**Document**
It's a general attitude of arrogance or uncurious ignorance and it's hard not to be offended, especially when some of us came here, in part, to get away from that culture.
Also, the normalization of pro-capitalist attitudes is a huge bummer. A non-trivial chunk of people trying to rationalize Reddit's actions as 'just a bad CEO' is unfortunate to see, that narrow-sighted denial of systematic factors and of what makes this ecosystem act differently, it's unfortunate especially on lemmy.ml which until recently was explicitly anticapitalist.
Again, this isn't completely new, but it's suddenly become a huge issue which may no longer be manageable without either mass action calling out inconsiderate attitudes, or harsh moderation.
Do you think open source and free information for all mindsets can't also believe in capitalism? If lemmy.ml was explicitly anticapitalist but they lost their identity due to the flood of new users like me then that's regretable, but I wonder if you just don't want capitalists on decentralized services or not.

**Work to complete**
Extend the forum exchange about capitalist attitudes on Lemmy, picking it up after its final reply. The data that come next have no role here.

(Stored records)
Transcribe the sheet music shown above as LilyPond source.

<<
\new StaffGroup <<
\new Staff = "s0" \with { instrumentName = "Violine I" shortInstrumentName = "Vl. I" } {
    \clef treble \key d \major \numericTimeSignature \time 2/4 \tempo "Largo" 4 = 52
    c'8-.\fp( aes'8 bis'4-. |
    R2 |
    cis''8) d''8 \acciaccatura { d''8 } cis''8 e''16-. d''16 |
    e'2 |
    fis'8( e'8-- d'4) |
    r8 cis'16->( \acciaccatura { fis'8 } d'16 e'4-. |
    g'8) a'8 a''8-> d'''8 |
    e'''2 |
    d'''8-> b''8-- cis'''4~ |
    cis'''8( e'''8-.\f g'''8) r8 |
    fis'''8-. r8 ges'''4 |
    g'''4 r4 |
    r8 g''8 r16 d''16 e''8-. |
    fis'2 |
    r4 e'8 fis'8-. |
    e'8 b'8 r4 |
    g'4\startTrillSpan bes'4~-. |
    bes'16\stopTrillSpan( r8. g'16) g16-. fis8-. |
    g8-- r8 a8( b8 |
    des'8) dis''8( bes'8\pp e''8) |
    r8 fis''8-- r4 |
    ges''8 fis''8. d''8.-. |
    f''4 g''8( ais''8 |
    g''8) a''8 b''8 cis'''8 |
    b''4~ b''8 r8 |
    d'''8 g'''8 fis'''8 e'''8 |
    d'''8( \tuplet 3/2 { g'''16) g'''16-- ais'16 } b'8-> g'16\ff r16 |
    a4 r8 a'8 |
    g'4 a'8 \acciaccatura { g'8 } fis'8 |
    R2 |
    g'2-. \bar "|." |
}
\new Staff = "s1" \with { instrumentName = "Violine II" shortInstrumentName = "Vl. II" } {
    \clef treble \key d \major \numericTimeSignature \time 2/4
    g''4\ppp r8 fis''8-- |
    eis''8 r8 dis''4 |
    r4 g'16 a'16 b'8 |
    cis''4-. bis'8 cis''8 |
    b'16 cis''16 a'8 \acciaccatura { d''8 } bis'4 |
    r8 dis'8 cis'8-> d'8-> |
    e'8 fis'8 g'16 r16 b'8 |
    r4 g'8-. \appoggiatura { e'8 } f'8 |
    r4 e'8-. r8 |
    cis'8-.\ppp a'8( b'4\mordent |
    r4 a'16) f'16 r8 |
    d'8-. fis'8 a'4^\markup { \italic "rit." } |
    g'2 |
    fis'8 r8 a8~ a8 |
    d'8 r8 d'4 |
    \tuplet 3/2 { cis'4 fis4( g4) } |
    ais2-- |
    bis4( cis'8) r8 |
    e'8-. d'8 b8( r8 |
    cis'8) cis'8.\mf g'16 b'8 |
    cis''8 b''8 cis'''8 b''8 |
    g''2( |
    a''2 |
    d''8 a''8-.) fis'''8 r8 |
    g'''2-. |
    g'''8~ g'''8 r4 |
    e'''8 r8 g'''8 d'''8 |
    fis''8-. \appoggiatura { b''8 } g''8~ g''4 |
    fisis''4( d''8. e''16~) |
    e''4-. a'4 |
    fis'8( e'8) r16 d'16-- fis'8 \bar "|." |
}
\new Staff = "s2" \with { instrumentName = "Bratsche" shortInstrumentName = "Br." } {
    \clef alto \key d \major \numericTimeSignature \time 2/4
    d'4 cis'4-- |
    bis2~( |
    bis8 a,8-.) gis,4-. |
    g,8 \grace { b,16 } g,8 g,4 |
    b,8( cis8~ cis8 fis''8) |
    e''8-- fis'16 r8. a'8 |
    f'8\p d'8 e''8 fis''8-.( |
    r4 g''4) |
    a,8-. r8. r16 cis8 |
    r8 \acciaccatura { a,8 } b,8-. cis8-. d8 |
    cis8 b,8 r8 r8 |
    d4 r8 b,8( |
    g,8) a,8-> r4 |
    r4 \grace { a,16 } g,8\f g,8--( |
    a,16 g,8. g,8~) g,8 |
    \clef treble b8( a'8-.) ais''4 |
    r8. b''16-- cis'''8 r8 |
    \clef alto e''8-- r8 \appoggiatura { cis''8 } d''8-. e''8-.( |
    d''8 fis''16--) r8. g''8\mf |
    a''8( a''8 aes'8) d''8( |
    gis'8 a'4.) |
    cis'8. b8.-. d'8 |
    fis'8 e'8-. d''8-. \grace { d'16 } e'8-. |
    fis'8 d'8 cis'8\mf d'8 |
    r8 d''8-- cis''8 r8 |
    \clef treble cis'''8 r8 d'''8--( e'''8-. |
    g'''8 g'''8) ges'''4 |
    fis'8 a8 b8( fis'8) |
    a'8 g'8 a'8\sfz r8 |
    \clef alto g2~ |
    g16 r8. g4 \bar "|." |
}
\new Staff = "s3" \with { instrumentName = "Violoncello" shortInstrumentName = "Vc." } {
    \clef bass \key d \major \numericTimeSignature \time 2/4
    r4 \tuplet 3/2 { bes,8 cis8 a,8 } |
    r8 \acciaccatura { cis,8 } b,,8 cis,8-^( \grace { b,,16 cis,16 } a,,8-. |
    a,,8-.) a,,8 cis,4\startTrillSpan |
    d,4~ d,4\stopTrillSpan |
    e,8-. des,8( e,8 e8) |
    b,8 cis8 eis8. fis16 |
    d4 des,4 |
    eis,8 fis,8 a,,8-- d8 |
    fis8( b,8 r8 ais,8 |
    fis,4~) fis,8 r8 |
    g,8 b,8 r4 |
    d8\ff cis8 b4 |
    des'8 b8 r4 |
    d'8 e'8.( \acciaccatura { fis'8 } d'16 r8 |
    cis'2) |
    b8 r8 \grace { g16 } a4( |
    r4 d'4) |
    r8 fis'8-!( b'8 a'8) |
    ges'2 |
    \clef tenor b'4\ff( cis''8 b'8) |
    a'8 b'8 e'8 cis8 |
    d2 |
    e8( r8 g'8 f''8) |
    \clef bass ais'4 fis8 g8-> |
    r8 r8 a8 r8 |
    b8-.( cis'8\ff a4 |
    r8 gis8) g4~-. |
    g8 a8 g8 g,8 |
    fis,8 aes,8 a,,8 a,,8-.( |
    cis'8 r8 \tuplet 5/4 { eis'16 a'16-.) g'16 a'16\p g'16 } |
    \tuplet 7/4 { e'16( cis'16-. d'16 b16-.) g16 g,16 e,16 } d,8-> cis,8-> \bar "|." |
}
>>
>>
==
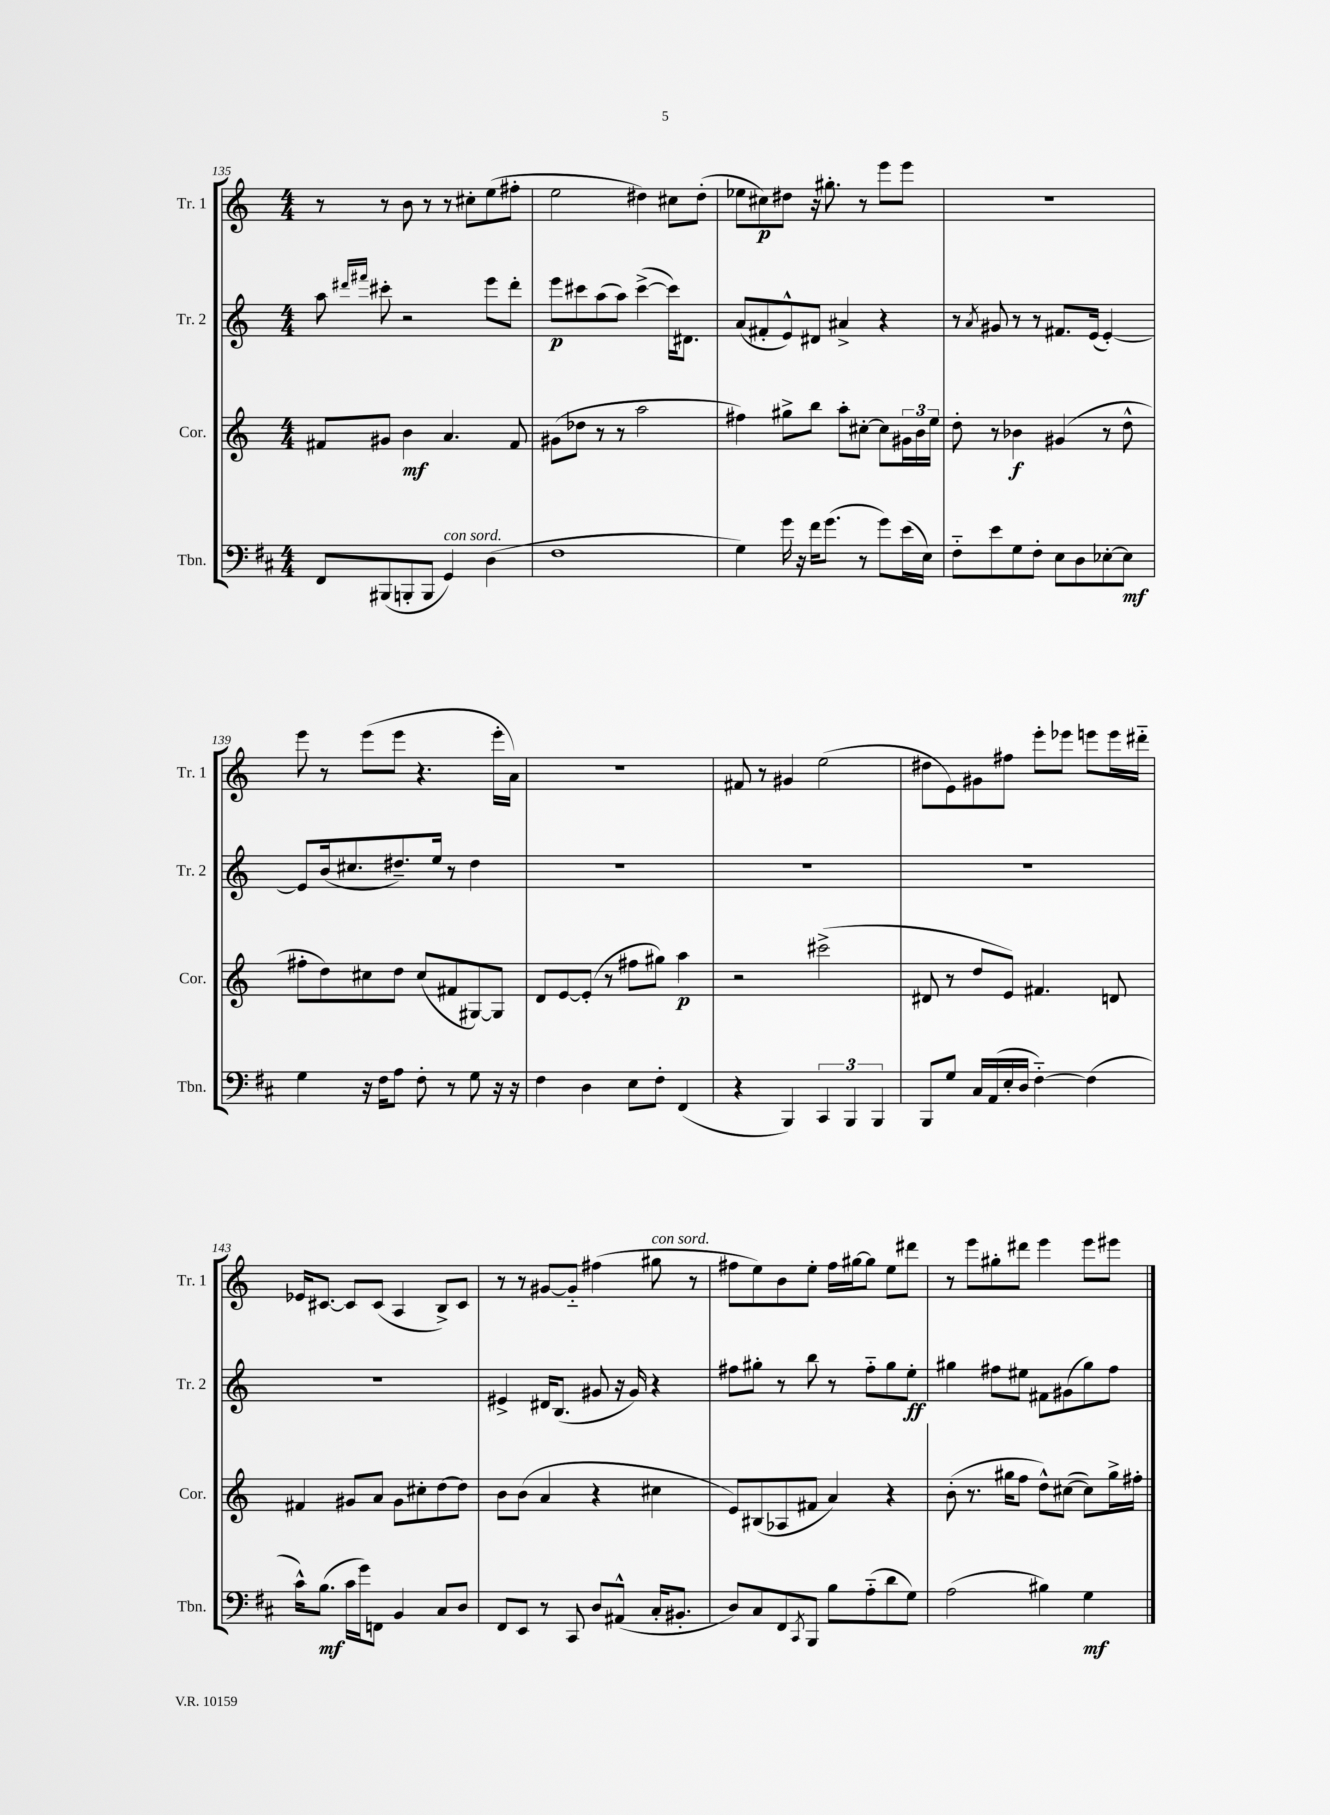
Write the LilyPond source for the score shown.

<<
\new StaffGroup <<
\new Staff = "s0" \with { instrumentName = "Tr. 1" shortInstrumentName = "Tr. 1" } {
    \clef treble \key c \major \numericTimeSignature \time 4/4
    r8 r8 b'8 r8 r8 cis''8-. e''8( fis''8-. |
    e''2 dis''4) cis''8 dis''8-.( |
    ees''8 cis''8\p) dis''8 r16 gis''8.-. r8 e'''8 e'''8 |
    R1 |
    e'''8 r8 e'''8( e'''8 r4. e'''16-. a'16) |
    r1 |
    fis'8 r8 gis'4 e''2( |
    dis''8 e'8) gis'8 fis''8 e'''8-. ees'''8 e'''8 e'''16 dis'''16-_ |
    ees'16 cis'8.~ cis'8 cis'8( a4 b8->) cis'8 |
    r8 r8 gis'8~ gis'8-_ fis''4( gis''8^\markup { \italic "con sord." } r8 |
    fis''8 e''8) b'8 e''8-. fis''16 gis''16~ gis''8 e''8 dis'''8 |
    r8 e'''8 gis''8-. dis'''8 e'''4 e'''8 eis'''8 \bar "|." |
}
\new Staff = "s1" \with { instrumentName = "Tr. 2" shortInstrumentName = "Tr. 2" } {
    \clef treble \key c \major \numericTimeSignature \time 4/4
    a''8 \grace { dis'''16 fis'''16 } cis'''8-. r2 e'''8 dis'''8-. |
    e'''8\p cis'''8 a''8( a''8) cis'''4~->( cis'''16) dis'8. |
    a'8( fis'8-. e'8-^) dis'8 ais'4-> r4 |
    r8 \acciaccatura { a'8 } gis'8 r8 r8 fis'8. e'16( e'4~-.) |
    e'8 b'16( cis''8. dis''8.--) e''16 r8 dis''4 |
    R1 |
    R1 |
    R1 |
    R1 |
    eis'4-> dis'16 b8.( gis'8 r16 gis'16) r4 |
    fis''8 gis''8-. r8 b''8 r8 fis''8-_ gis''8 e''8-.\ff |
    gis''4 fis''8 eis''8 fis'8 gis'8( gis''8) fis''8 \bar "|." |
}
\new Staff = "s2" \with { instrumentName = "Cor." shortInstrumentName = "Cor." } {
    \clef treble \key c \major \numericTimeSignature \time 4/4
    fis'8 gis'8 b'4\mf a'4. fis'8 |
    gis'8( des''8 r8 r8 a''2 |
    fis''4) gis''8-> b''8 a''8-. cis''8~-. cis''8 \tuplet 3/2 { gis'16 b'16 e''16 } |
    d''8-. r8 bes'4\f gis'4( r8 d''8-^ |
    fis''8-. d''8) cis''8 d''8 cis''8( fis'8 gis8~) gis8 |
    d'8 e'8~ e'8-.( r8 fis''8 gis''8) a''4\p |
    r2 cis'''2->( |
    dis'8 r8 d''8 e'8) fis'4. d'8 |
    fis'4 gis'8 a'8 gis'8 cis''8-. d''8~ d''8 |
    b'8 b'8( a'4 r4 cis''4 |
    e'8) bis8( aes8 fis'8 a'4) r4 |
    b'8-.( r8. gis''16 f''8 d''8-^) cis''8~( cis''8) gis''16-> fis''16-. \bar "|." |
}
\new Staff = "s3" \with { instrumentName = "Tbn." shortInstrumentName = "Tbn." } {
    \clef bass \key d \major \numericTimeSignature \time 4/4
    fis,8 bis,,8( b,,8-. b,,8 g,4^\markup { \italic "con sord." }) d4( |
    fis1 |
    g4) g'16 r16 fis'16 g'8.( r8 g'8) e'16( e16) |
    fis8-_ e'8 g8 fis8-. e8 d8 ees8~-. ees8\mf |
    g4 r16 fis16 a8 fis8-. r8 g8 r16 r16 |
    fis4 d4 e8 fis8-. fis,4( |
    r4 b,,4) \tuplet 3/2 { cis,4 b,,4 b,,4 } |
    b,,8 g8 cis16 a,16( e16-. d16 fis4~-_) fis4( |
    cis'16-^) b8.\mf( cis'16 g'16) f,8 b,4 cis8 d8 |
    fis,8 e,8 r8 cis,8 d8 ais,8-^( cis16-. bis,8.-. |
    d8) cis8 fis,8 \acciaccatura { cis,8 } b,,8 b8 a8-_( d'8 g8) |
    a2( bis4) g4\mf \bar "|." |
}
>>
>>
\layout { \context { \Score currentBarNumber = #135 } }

**Result**
I think they were lamenting the fact that people don't seem to recognize why capitalism's inherent forces tend to cause enshittification of services. That it's not just a bad CEO that causes this but the inevitable squeeze that will happens where user good-will is exchanged for money. This is why hopping from privately owned central service to another will not solve that problem.. but decentralized services that are not owned by any single agent (and therefore can't be bought, can't be turned into value for investors) can resist it.
It's good to see people here, good to see people protesting and taking control. So, I welcome you (if that amounts to anything :D) However, I wish people also take stock and ponder why social media service after another turns into crap.. :)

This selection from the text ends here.